La morte di James Van Der Beek, a 48 anni, riporta l’attenzione su una patologia che spesso procede senza dare segnali evidenti fino a fasi avanzate. L’attore, noto al grande pubblico per la serie Dawson’s Creek, aveva reso pubblica nel 2024 la diagnosi di tumore del colon. L’11 febbraio la famiglia ne ha annunciato la scomparsa con un messaggio condiviso sui social, chiedendo riservatezza nel lutto per il marito e padre di sei figli.
La vicenda riaccende il dibattito su una malattia che continua a colpire migliaia di persone ogni anno e che può essere affrontata con maggiore efficacia quando individuata precocemente.

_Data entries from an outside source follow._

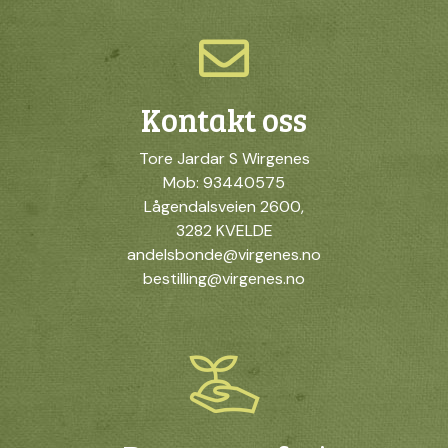
Kontakt oss
Tore Jardar S Wirgenes
Mob: 93440575
Lågendalsveien 2600,
3282 KVELDE
andelsbonde@virgenes.no
bestilling@virgenes.no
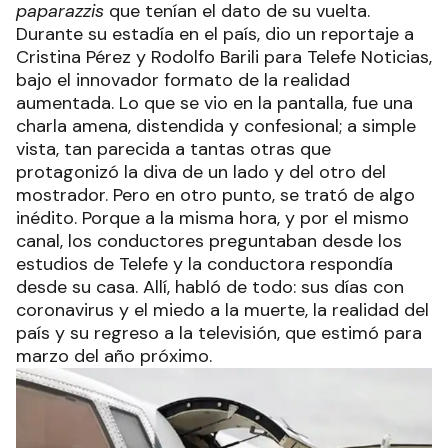
paparazzis
que tenían el dato de su vuelta.
Durante su estadía en el país, dio un reportaje a
Cristina Pérez y Rodolfo Barili para Telefe Noticias,
bajo el innovador formato de la realidad
aumentada. Lo que se vio en la pantalla, fue una
charla amena, distendida y confesional; a simple
vista, tan parecida a tantas otras que
protagonizó la diva de un lado y del otro del
mostrador. Pero en otro punto, se trató de algo
inédito. Porque a la misma hora, y por el mismo
canal, los conductores preguntaban desde los
estudios de Telefe y la conductora respondía
desde su casa. Allí, habló de todo: sus días con
coronavirus y el miedo a la muerte, la realidad del
país y su regreso a la televisión, que estimó para
marzo del año próximo.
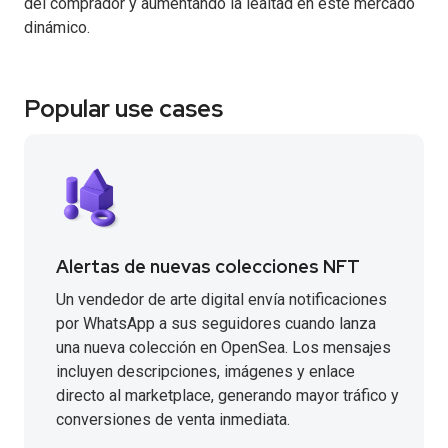
del comprador y aumentando la lealtad en este mercado
dinámico.
Popular use cases
Alertas de nuevas colecciones NFT
Un vendedor de arte digital envía notificaciones
por WhatsApp a sus seguidores cuando lanza
una nueva colección en OpenSea. Los mensajes
incluyen descripciones, imágenes y enlace
directo al marketplace, generando mayor tráfico y
conversiones de venta inmediata.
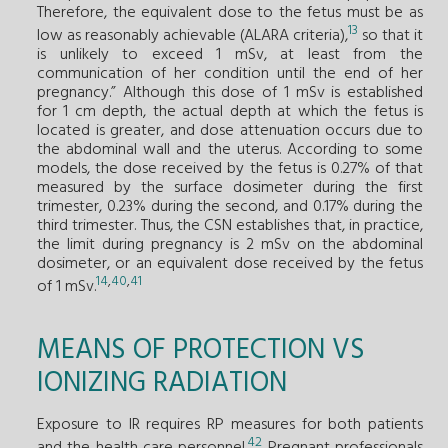
Therefore, the equivalent dose to the fetus must be as
13
low as reasonably achievable (ALARA criteria),
so that it
is unlikely to exceed 1 mSv, at least from the
communication of her condition until the end of her
pregnancy.” Although this dose of 1 mSv is established
for 1 cm depth, the actual depth at which the fetus is
located is greater, and dose attenuation occurs due to
the abdominal wall and the uterus. According to some
models, the dose received by the fetus is 0.27% of that
measured by the surface dosimeter during the first
trimester, 0.23% during the second, and 0.17% during the
third trimester. Thus, the CSN establishes that, in practice,
the limit during pregnancy is 2 mSv on the abdominal
dosimeter, or an equivalent dose received by the fetus
14
,
40
,
41
of 1 mSv.
MEANS OF PROTECTION VS
IONIZING RADIATION
Exposure to IR requires RP measures for both patients
42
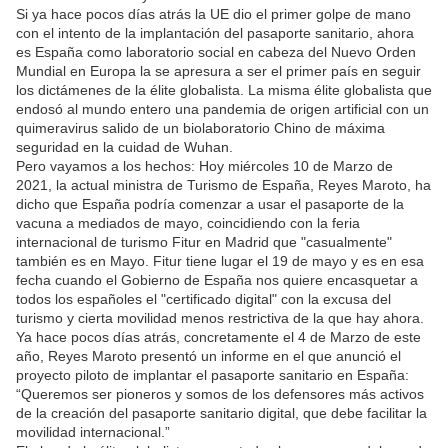
Si ya hace pocos días atrás la UE dio el primer golpe de mano
con el intento de la implantación del pasaporte sanitario, ahora
es España como laboratorio social en cabeza del Nuevo Orden
Mundial en Europa la se apresura a ser el primer país en seguir
los dictámenes de la élite globalista. La misma élite globalista que
endosó al mundo entero una pandemia de origen artificial con un
quimeravirus salido de un biolaboratorio Chino de máxima
seguridad en la cuidad de Wuhan.
Pero vayamos a los hechos: Hoy miércoles 10 de Marzo de
2021, la actual ministra de Turismo de España, Reyes Maroto, ha
dicho que España podría comenzar a usar el pasaporte de la
vacuna a mediados de mayo, coincidiendo con la feria
internacional de turismo Fitur en Madrid que "casualmente"
también es en Mayo. Fitur tiene lugar el 19 de mayo y es en esa
fecha cuando el Gobierno de España nos quiere encasquetar a
todos los españoles el "certificado digital" con la excusa del
turismo y cierta movilidad menos restrictiva de la que hay ahora.
Ya hace pocos días atrás, concretamente el 4 de Marzo de este
año, Reyes Maroto presentó un informe en el que anunció el
proyecto piloto de implantar el pasaporte sanitario en España:
“Queremos ser pioneros y somos de los defensores más activos
de la creación del pasaporte sanitario digital, que debe facilitar la
movilidad internacional.”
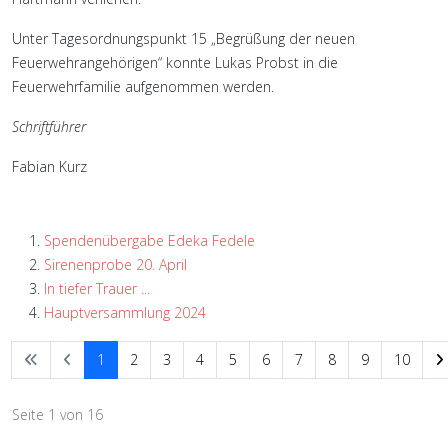
Unter Tagesordnungspunkt 15 „Begrüßung der neuen
Feuerwehrangehörigen“ konnte Lukas Probst in die
Feuerwehrfamilie aufgenommen werden.
Schriftführer
Fabian Kurz
Spendenübergabe Edeka Fedele
Sirenenprobe 20. April
In tiefer Trauer ...
Hauptversammlung 2024
1
2
3
4
5
6
7
8
9
10
Seite 1 von 16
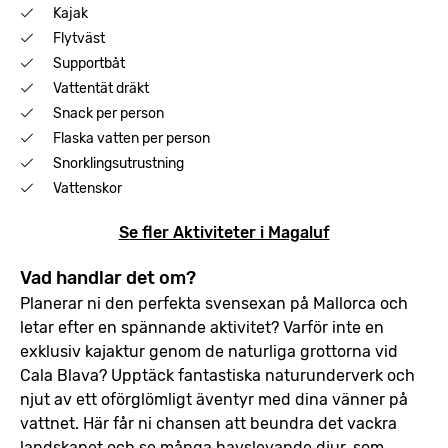
Kajak
Flytväst
Supportbåt
Vattentät dräkt
Snack per person
Flaska vatten per person
Snorklingsutrustning
Vattenskor
Se fler Aktiviteter i Magaluf
Vad handlar det om?
Planerar ni den perfekta svensexan på Mallorca och
letar efter en spännande aktivitet? Varför inte en
exklusiv kajaktur genom de naturliga grottorna vid
Cala Blava? Upptäck fantastiska naturunderverk och
njut av ett oförglömligt äventyr med dina vänner på
vattnet. Här får ni chansen att beundra det vackra
landskapet och se många havslevande djur, som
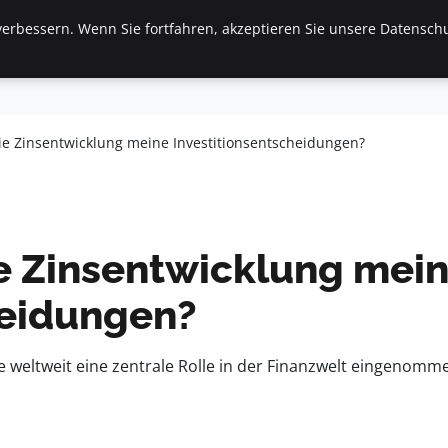
erbessern. Wenn Sie fortfahren, akzeptieren Sie unsere Datenschu
inanzen & Immobilien
Frauen / Mode
General
Ges
die Zinsentwicklung meine Investitionsentscheidungen?
ie Zinsentwicklung mei
heidungen?
e weltweit eine zentrale Rolle in der Finanzwelt eingenomm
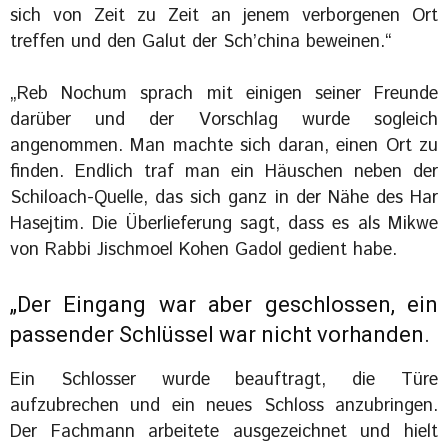
sich von Zeit zu Zeit an jenem verborgenen Ort
treffen und den Galut der Sch’china beweinen.“
„Reb Nochum sprach mit einigen seiner Freunde
darüber und der Vorschlag wurde sogleich
angenommen. Man machte sich daran, einen Ort zu
finden. Endlich traf man ein Häuschen neben der
Schiloach-Quelle, das sich ganz in der Nähe des Har
Hasejtim. Die Überlieferung sagt, dass es als Mikwe
von Rabbi Jischmoel Kohen Gadol gedient habe.
„Der Eingang war aber geschlossen, ein
passender Schlüssel war nicht vorhanden.
Ein Schlosser wurde beauftragt, die Türe
aufzubrechen und ein neues Schloss anzubringen.
Der Fachmann arbeitete ausgezeichnet und hielt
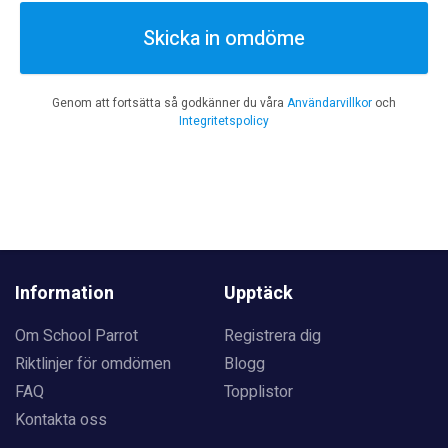
Skicka in omdöme
Genom att fortsätta så godkänner du våra
Användarvillkor
och
Integritetspolicy
Information
Upptäck
Om School Parrot
Registrera dig
Riktlinjer för omdömen
Blogg
FAQ
Topplistor
Kontakta oss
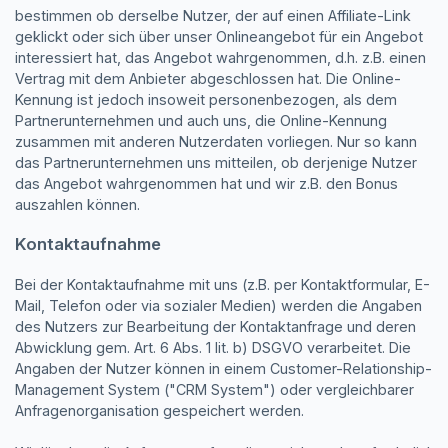
bestimmen ob derselbe Nutzer, der auf einen Affiliate-Link
geklickt oder sich über unser Onlineangebot für ein Angebot
interessiert hat, das Angebot wahrgenommen, d.h. z.B. einen
Vertrag mit dem Anbieter abgeschlossen hat. Die Online-
Kennung ist jedoch insoweit personenbezogen, als dem
Partnerunternehmen und auch uns, die Online-Kennung
zusammen mit anderen Nutzerdaten vorliegen. Nur so kann
das Partnerunternehmen uns mitteilen, ob derjenige Nutzer
das Angebot wahrgenommen hat und wir z.B. den Bonus
auszahlen können.
Kontaktaufnahme
Bei der Kontaktaufnahme mit uns (z.B. per Kontaktformular, E-
Mail, Telefon oder via sozialer Medien) werden die Angaben
des Nutzers zur Bearbeitung der Kontaktanfrage und deren
Abwicklung gem. Art. 6 Abs. 1 lit. b) DSGVO verarbeitet. Die
Angaben der Nutzer können in einem Customer-Relationship-
Management System ("CRM System") oder vergleichbarer
Anfragenorganisation gespeichert werden.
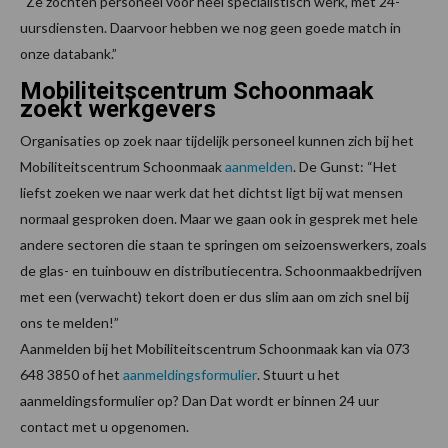
“Ze zochten personeel voor heel specialistisch werk, met 24-
uursdiensten. Daarvoor hebben we nog geen goede match in
onze databank.”
Mobiliteitscentrum Schoonmaak
zoekt werkgevers
Organisaties op zoek naar tijdelijk personeel kunnen zich bij het
Mobiliteitscentrum Schoonmaak
aanmelden
. De Gunst: “Het
liefst zoeken we naar werk dat het dichtst ligt bij wat mensen
normaal gesproken doen. Maar we gaan ook in gesprek met hele
andere sectoren die staan te springen om seizoenswerkers, zoals
de glas- en tuinbouw en distributiecentra. Schoonmaakbedrijven
met een (verwacht) tekort doen er dus slim aan om zich snel bij
ons te melden!”
Aanmelden bij het Mobiliteitscentrum Schoonmaak kan via 073
648 3850 of het
aanmeldingsformulier
. Stuurt u het
aanmeldingsformulier op? Dan Dat wordt er binnen 24 uur
contact met u opgenomen.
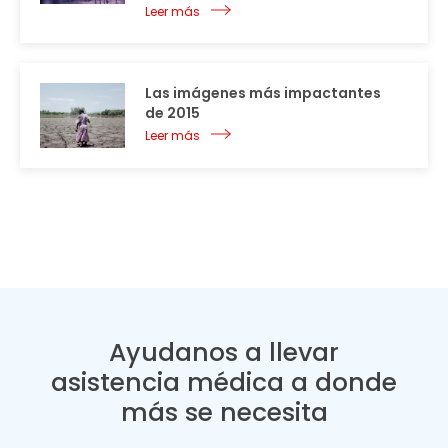
Leer más
Las imágenes más impactantes
de 2015
Leer más
Ayudanos a llevar
asistencia médica a donde
más se necesita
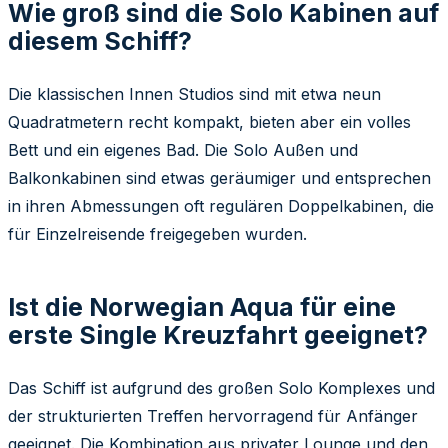
Wie groß sind die Solo Kabinen auf
diesem Schiff?
Die klassischen Innen Studios sind mit etwa neun
Quadratmetern recht kompakt, bieten aber ein volles
Bett und ein eigenes Bad. Die Solo Außen und
Balkonkabinen sind etwas geräumiger und entsprechen
in ihren Abmessungen oft regulären Doppelkabinen, die
für Einzelreisende freigegeben wurden.
Ist die Norwegian Aqua für eine
erste Single Kreuzfahrt geeignet?
Das Schiff ist aufgrund des großen Solo Komplexes und
der strukturierten Treffen hervorragend für Anfänger
geeignet. Die Kombination aus privater Lounge und den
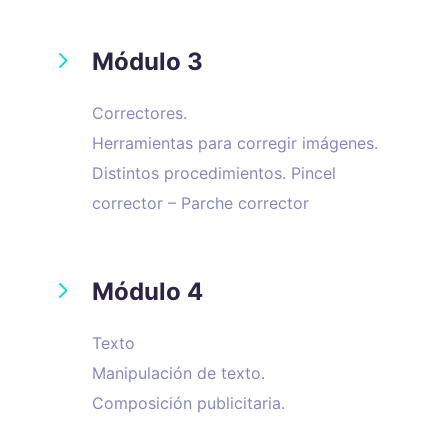
5
Módulo 3
Correctores.
Herramientas para corregir imágenes.
Distintos procedimientos. Pincel
corrector – Parche corrector
5
Módulo 4
Texto
Manipulación de texto.
Composición publicitaria.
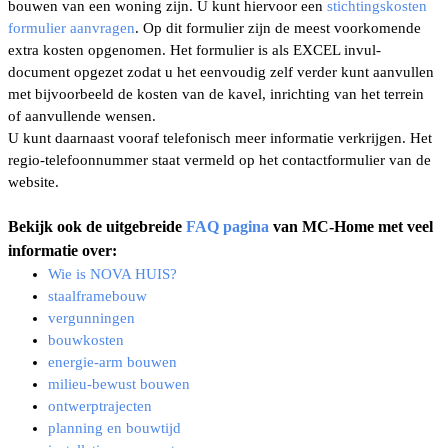
bouwen van een woning zijn. U kunt hiervoor
een
stichtingskosten
formulier aanvragen
.
Op dit formulier zijn de meest voorkomende
extra kosten opgenomen. Het formulier is als EXCEL invul-
document opgezet zodat u het eenvoudig zelf verder kunt aanvullen
met bijvoorbeeld de kosten van de kavel, inrichting van het terrein
of aanvullende wensen.
U kunt daarnaast vooraf telefonisch meer informatie verkrijgen.
Het
regio-telefoonnummer
staat vermeld op het contactformulier van de
website.
Bekijk ook de uitgebreide
FAQ pagina
van MC-Home met veel
informatie over:
Wie is NOVA HUIS?
staalframebouw
vergunningen
bouwkosten
energie-arm bouwen
milieu-bewust bouwen
ontwerptrajecten
planning en bouwtijd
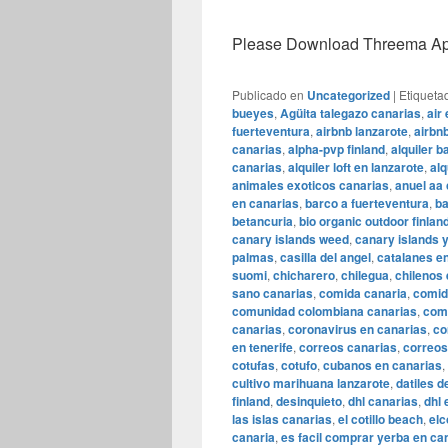
Please Download Threema Appt
Publicado en
Uncategorized
|
Etiqueta
bueyes
,
Agüita talegazo canarias
,
air
fuerteventura
,
airbnb lanzarote
,
airbn
canarias
,
alpha-pvp finland
,
alquiler b
canarias
,
alquiler loft en lanzarote
,
alq
animales exoticos canarias
,
anuel aa
en canarias
,
barco a fuerteventura
,
ba
betancuria
,
bio organic outdoor finlan
canary islands weed
,
canary islands 
palmas
,
casilla del angel
,
catalanes e
suomi
,
chicharero
,
chilegua
,
chilenos
sano canarias
,
comida canaria
,
comid
comunidad colombiana canarias
,
comu
canarias
,
coronavirus en canarias
,
co
en tenerife
,
correos canarias
,
correos
cotufas
,
cotufo
,
cubanos en canarias
,
cultivo marihuana lanzarote
,
datiles d
finland
,
desinquieto
,
dhl canarias
,
dhl 
las islas canarias
,
el cotillo beach
,
elc
canaria
,
es facil comprar yerba en ca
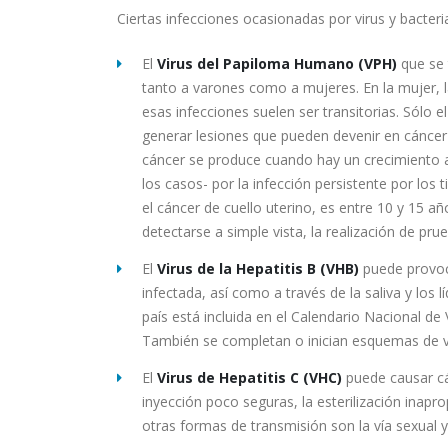
Ciertas infecciones ocasionadas por virus y bacteri
El
Virus del Papiloma Humano (VPH)
que se 
tanto a varones como a mujeres. En la mujer, la
esas infecciones suelen ser transitorias. Sólo 
generar lesiones que pueden devenir en cáncer 
cáncer se produce cuando hay un crecimiento a
los casos- por la infección persistente por los
el cáncer de cuello uterino, es entre 10 y 15 a
detectarse a simple vista, la realización de pr
El
Virus de la Hepatitis B (VHB)
puede provoca
infectada, así como a través de la saliva y los 
país está incluida en el Calendario Nacional de 
También se completan o inician esquemas de va
El
Virus de Hepatitis C (VHC)
puede causar cán
inyección poco seguras, la esterilización inap
otras formas de transmisión son la vía sexual y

Sempre più casi sotto i 50 anni
Il tumore al colon-retto è tra i più comuni nei Paesi occidentali ed è tra le prime cause di morte oncologica. Per molto tempo è stato considerato tipico dell’età avanzata. Negli ultimi anni, però, i dati epidemiologici raccontano un’inversione di tendenza: i casi diagnosticati tra i 40 e i 50 anni sono in crescita e, secondo alcune proiezioni, entro il 2040 le forme a esordio precoce potrebbero aumentare sensibilmente.
Secondo gli esperti si assiste ad un cambiamento epidemiologico: negli ultimi decenni l’incidenza è salita sia nella fascia 40-50 anni sia tra i 50 e i 55, suggerendo un vero e proprio effetto generazionale.
Le possibili cause
Non esiste una spiegazione unica. Gli specialisti parlano soprattutto di indizi legati allo stile di vita moderno: maggiore consumo di carne rossa, alimenti industriali, zuccheri, sedentarietà e aumento dell’obesità. Tutti fattori che potrebbero accelerare i processi di trasformazione cellulare e anticipare l’insorgenza del tumore rispetto al passato.
Accanto alle abitudini quotidiane restano però condizioni di rischio ben definite: malattie infiammatorie croniche intestinali come morbo di Crohn e rettocolite ulcerosa, oltre a predisposizioni genetiche come la poliposi adenomatosa familiare e la sindrome di Lynch.
Perché lo screening fa la differenza
Il tumore del colon-retto può svilupparsi a lungo senza sintomi evidenti. È proprio questo a renderlo pericoloso ma, allo stesso tempo, prevenibile: i programmi di screening consentono di individuare polipi o lesioni iniziali prima che diventino invasive. In Italia, nonostante l’efficacia dei programmi di prevenzione, la percentuale di partecipazione è ancora bassa, solo il 34% degli italiani aderisce al programma di screening. La diagnosi precoce è spesso compromessa dalla reticenza verso la colonscopia e dalla scarsa consapevolezza.
La storia dell’attore diventa così un promemoria concreto. Non solo per chi ha familiarità o fattori di rischio, ma anche per chi si considera troppo giovane per preoccuparsene. Individuato nelle fasi iniziali, questo tumore ha probabilità di cura molto elevate; diagnosticato tardi, invece, diventa molto più difficile da trattare.
In altre parole, la prevenzione non è un concetto astratto ma uno strumento reale che può cambiare l’esito della malattia.